Earlier this year, Alfred V. Aho, a longtime Columbia professor of computer science, and Jeffrey D. Ullman ’63SEAS, a Columbia Engineering alum and Stanford computer-science professor, won the A. M. Turing Award, which is often called the Nobel Prize of computing.
Frequent collaborators since the late 1960s, when they worked together at Bell Labs, Aho and Ullman developed many of the theoretical concepts and algorithms underlying modern computer science. Virtually all software programs now used in the world — including those in our smartphones and automobiles and in Internet companies’ giant servers — rely on computing technologies pioneered by Aho and Ullman. The pair also coauthored a number of influential computer-science textbooks that remain widely read by students and software developers today.

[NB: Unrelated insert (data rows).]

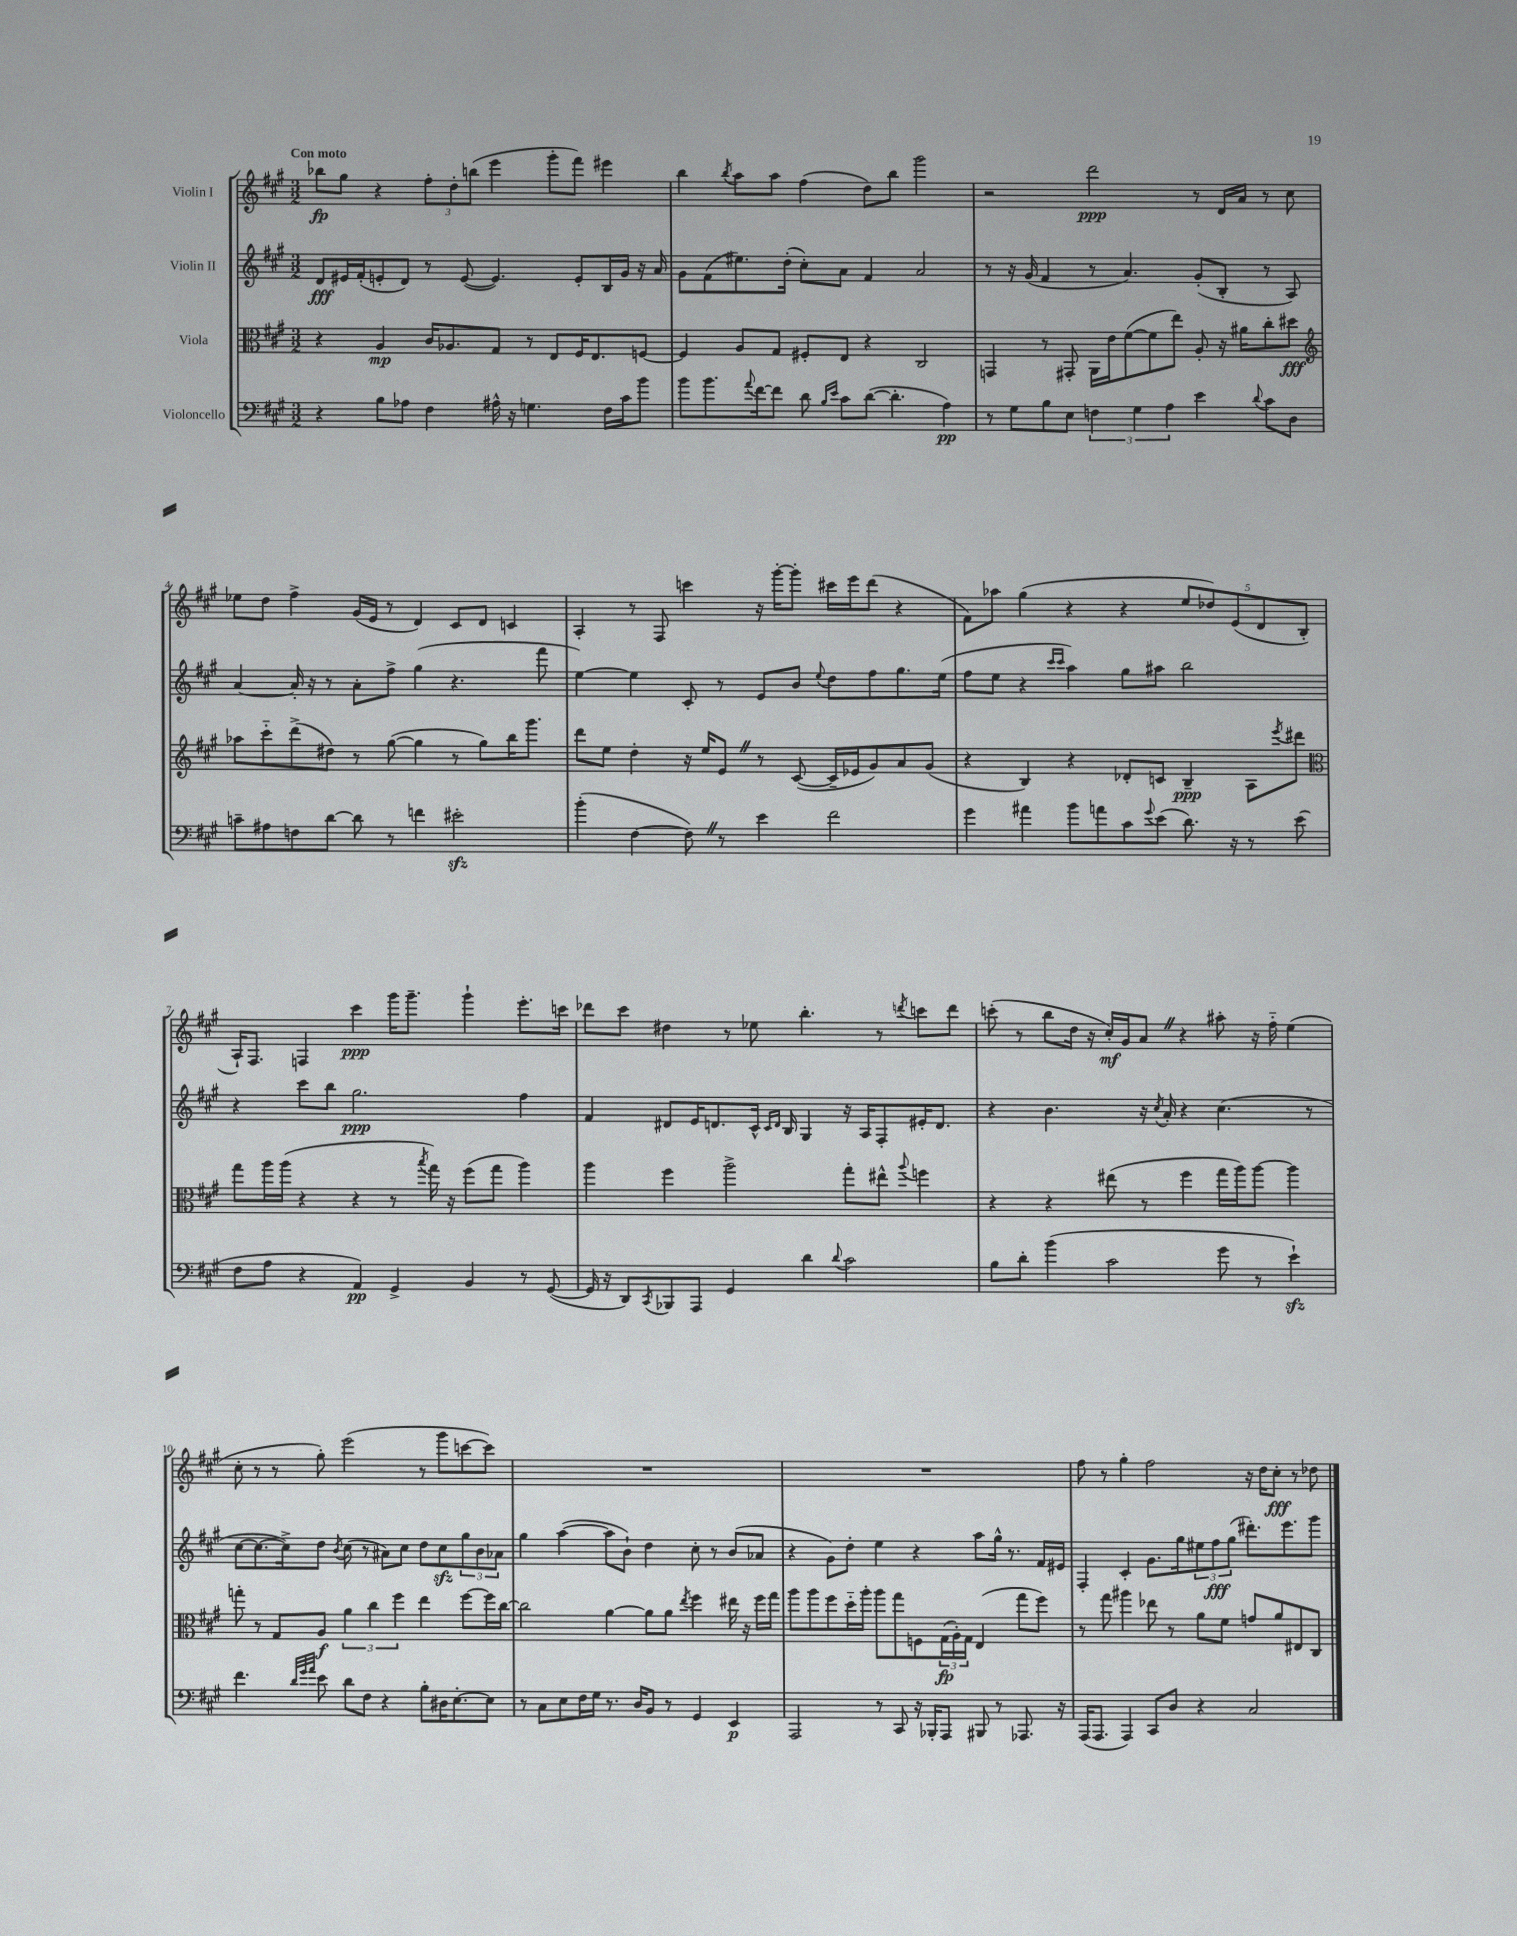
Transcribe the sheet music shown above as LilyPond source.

<<
\new StaffGroup <<
\new Staff = "s0" \with { instrumentName = "Violin I" } {
    \clef treble \key a \major \numericTimeSignature \time 3/2 \tempo "Con moto"
    bes''8\fp gis''8 r4 \tuplet 3/2 { fis''8-. d''8-. b''8( } e'''4 gis'''8-. fis'''8) eis'''4 |
    b''4 \acciaccatura { b''8 } a''8 a''8 fis''4( d''8) b''8 gis'''2 |
    r2 d'''2\ppp r8 d'16 a'16 r8 cis''8 |
    ees''8 d''8 fis''4-> gis'16( e'16 r8 d'4) cis'8 d'8 c'4 |
    a4-. r8 fis8 c'''4 r16 gis'''16~-. gis'''8-. cis'''16 e'''16 d'''8( r4 |
    fis'8) aes''8 gis''4( r4 r4 \tuplet 5/4 { e''8 des''8) e'8( d'8 b8-. } |
    a16-!) fis8. f4 cis'''4\ppp gis'''16 gis'''8.-- gis'''4-! e'''8.-. c'''16 |
    des'''8 cis'''8 dis''4 r8 ees''8 b''4.-. r8 \acciaccatura { d'''8 } c'''8 d'''8 |
    c'''8-.( r8 b''8 d''16 r16 cis''16-.\mf) gis'16 a'8 \once \override BreathingSign.text = \markup { \musicglyph "scripts.caesura.straight" } \breathe r4 ais''8-. r16 fis''16-_ e''4( |
    cis''8-. r8 r8 gis''8-.) e'''2( r8 gis'''8 c'''8~ c'''8) |
    R1. |
    R1. |
    fis''8 r8 gis''4-. fis''2 r16 d''16 cis''8-.\fff r8 des''8 \bar "|." |
}
\new Staff = "s1" \with { instrumentName = "Violin II" } {
    \clef treble \key a \major \numericTimeSignature \time 3/2
    d'8\fff eis'16 fis'16-.( e'8-. d'8) r8 e'8~( e'4.) e'8-. b16 gis'16 r16 a'16 |
    gis'8 fis'8( eis''8.) d''16-.( cis''8-.) a'8 fis'4 a'2 |
    r8 r16 gis'16( fis'4 r8 a'4.) gis'8-.( b8-. r8 a8) |
    a'4~ a'16-. r16 r8 a'8-. fis''8-> gis''4( r4. fis'''8 |
    e''4~) e''4 cis'8-. r8 e'8 b'8 \appoggiatura { e''8 } d''8 fis''8 gis''8. e''16( |
    fis''8 e''8 r4 \grace { cis'''16 cis'''16 } a''4) gis''8 ais''8 b''2 |
    r4 cis'''8 b''8 gis''2.\ppp fis''4 |
    fis'4 dis'8 e'16 d'8. cis'16-^ \grace { cis'16 d'16 } b16 gis4 r16 a16 fis8-. eis'16-. d'8. |
    r4 b'4. r16 \acciaccatura { cis''8 } a'16-. r4 cis''4.( r8 |
    cis''8~ cis''8.~ cis''16->) d''8 \acciaccatura { b'8 } cis''8( r8 ais'8) cis''8 d''8 cis''8\sfz \tuplet 3/2 { gis''8 b'8 aes'8 } |
    gis''4 a''4~( a''8 b'8-!) d''4 cis''8-. r8 b'8( aes'8 |
    r4 gis'8) d''8-. e''4 r4 a''8 gis''16-^ r8. fis'16 eis'16 |
    fis4-. cis'4-. gis'8. gis''16 \tuplet 3/2 { eis''8 fis''8\fff gis''8( } dis'''8.-.) e'''8. gis'''8 \bar "|." |
}
\new Staff = "s2" \with { instrumentName = "Viola" } {
    \clef alto \key a \major \numericTimeSignature \time 3/2
    r4 a4\mp cis'16 aes8. gis8 r8 e8 fis16 e8. f8~ |
    f4 a8 gis8 fis8-. e8 r4 cis2 |
    g,4 r8 gis,8-. a,16 e'16 fis'8~( fis'8 e''8) a8-. r16 ais'16 cis''8-. dis''8\fff |
    \clef treble aes''8 cis'''8-_ d'''8->( dis''8) r8 gis''8~( gis''4 r8 gis''8) b''16 gis'''8. |
    d'''8 e''8 d''4-. r16 e''16 e'8 \once \override BreathingSign.text = \markup { \musicglyph "scripts.caesura.straight" } \breathe r8 cis'8~( cis'16-- ees'16 gis'8) a'8 gis'8( |
    r4 b4) r4 des'8-. c'8 b4--\ppp a8 \acciaccatura { e'''8 } dis'''8 |
    \clef alto gis''8 a''16 a''16( r4 r4 r8 \acciaccatura { b''8 } gis''16) r16 fis''8( gis''8 a''4) |
    a''4 fis''4 a''2-> gis''8-. eis''8-^ \appoggiatura { a''8 } f''4 |
    r4 r4 eis''8( r8 fis''4 gis''16 a''16) a''8~ a''4 |
    g''8-. r8 gis8 a8\f \tuplet 3/2 { a'4 cis''4 fis''4 } e''4 fis''8~ fis''16 cis''16~ |
    cis''2 a'4~ a'8 a'8 \acciaccatura { e''8 } fis''4 eis''16 r16 fis''16 gis''16 |
    a''8 a''8 fis''8 d''16-_ a''16-. a''8 gis''8 f8 \tuplet 3/2 { gis16\fp( a16-.) gis16 } e4( gis''8 fis''8) |
    r8 gis''8 ais''4 ees''8 r8 a'8 fis'8 g'8 a'8 eis8 cis8 \bar "|." |
}
\new Staff = "s3" \with { instrumentName = "Violoncello" } {
    \clef bass \key a \major \numericTimeSignature \time 3/2
    r4 b8 aes8 fis4 ais16-^ r16 g4. fis16 cis'16 b'8 |
    b'8 b'8. \appoggiatura { a'8 } fis'16~ fis'8 d'8 \grace { b16 e'16 } cis'8 d'8~( d'4.-. a4\pp) |
    r8 gis8 b8 e8 \tuplet 3/2 { f4 gis4 a4 } e'4 \appoggiatura { d'8 } cis'8 d8 |
    c'8-- ais8 f8 d'8~ d'8 r8 f'4 eis'2-.\sfz |
    b'4-.( fis4~ fis8) \once \override BreathingSign.text = \markup { \musicglyph "scripts.caesura.straight" } \breathe r8 e'4 fis'2 |
    gis'4 ais'4 b'8 a'8 cis'8 \appoggiatura { gis'8 } e'8( d'8.) r16 r8 e'8( |
    fis8 a8 r4 a,4\pp) gis,4-> b,4 r8 gis,8~( |
    gis,16 r16 d,8) \acciaccatura { cis,8 } bes,,8 a,,8 gis,4 d'4 \appoggiatura { d'8 } cis'2 |
    b8 d'8-. b'4( cis'2 gis'8 r8 e'4-!\sfz) |
    fis'4. \grace { d'32 gis'32 a'32 } e'8 d'8 fis8 r4 b8-. dis16 e8.~-. e8 |
    r8 cis8 e8 fis16 gis16 r8. d16 b,8 r8 gis,4 e,4\p |
    a,,2 r8 cis,8 r16 bes,,16-. a,,8 bis,,8 r8 aes,,8. r16 |
    a,,16( a,,8. a,,4) cis,8 d8 r4 cis2 \bar "|." |
}
>>
>>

Aho and Ullman both earned their PhDs at Princeton before joining Bell Labs in 1967. Ullman (who had earned his bachelor’s degree at Columbia) began a career in academia two years later, ultimately joining the faculty of Stanford, while Aho remained at Bell Labs until coming to Columbia in 1995. Despite working at different institutions, Aho and Ullman continued to conduct research together for several decades, coauthoring nine books and dozens of scientific papers.
Aho, who is the Lawrence Gussman Professor Emeritus of Computer Science at Columbia Engineering, and Ullman, who is the Stanford W. Ascherman Professor Emeritus of Computer Science at Stanford, have both received multiple awards for teaching excellence.
The Turing Award, which is administered by the international Association for Computing Machinery, carries a $1 million prize supported by Google. It is named for the British mathematician and computer scientist Alan M. Turing, who helped the Allies decipher the German Enigma code during World War II.